Pirates of the Caribbean
Sail the high seas with the Pirates of the Caribbean. You might even see a familiar face, or two. One of the few rides to inspire a movie. This ride was the last attraction that Walt Disney designed before his death. You can find Pirates at Disneyland, WDW, Disneyland Paris, Tokyo Disneyland, and Shanghai Disneyland.
Walt Disney’s Enchanted Tiki Room
Walt Disney’s Enchanted Tiki Room was the first attraction to feature audio-animatronic characters with latex, a huge technological advance at the time. Enjoy the air conditioning (let’s be honest, we are in Florida and it gets hot!) and watch a mesmerizing show of singing birds and plants. You might even start singing along by the end of the show!
Quick Fact: the roof is not a real thatch roof. It’s metal. Touch it! Walt wasn’t sure if they could maintain a real thatch roof at the time. So he had the Imagineers create the first (and probably only) metal thatch roof.

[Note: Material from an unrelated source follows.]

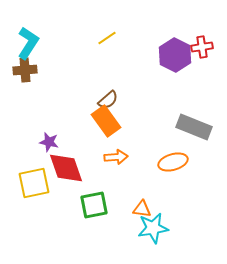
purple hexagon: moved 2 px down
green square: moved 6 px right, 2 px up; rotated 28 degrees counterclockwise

The Jungle Cruise was another one of Walt Disney’s personal creations. This ride was inspired by his travels around the world. Cruise through the jungle and you might see some animals, and hear some jokes from your captain, along the way.
Carousel of Progress
Walt Disney shared his vision of the Carousel of Progress, in cooperation with General Electric, at the New York World’s Fair (1964-1965). It was one of the most visited shows at the fair. If you want to relax from all that walking (it’s exhausting!), walk right in (usually a 5-10 minute wait), have a seat, and watch Walt Disney’s vision come to life. It’s amazing to sit and think that Walt inspected this exact ride many times over, the same ride you’re enjoying in 2016. Learn about technological advances through time, and possibly start singing a catchy song for the rest of your stay. One of the funniest things is watching the final scene of the “future”. Many, if not, all of the technological advances have already been developed. It just makes you more aware of the exponential rate of advancement.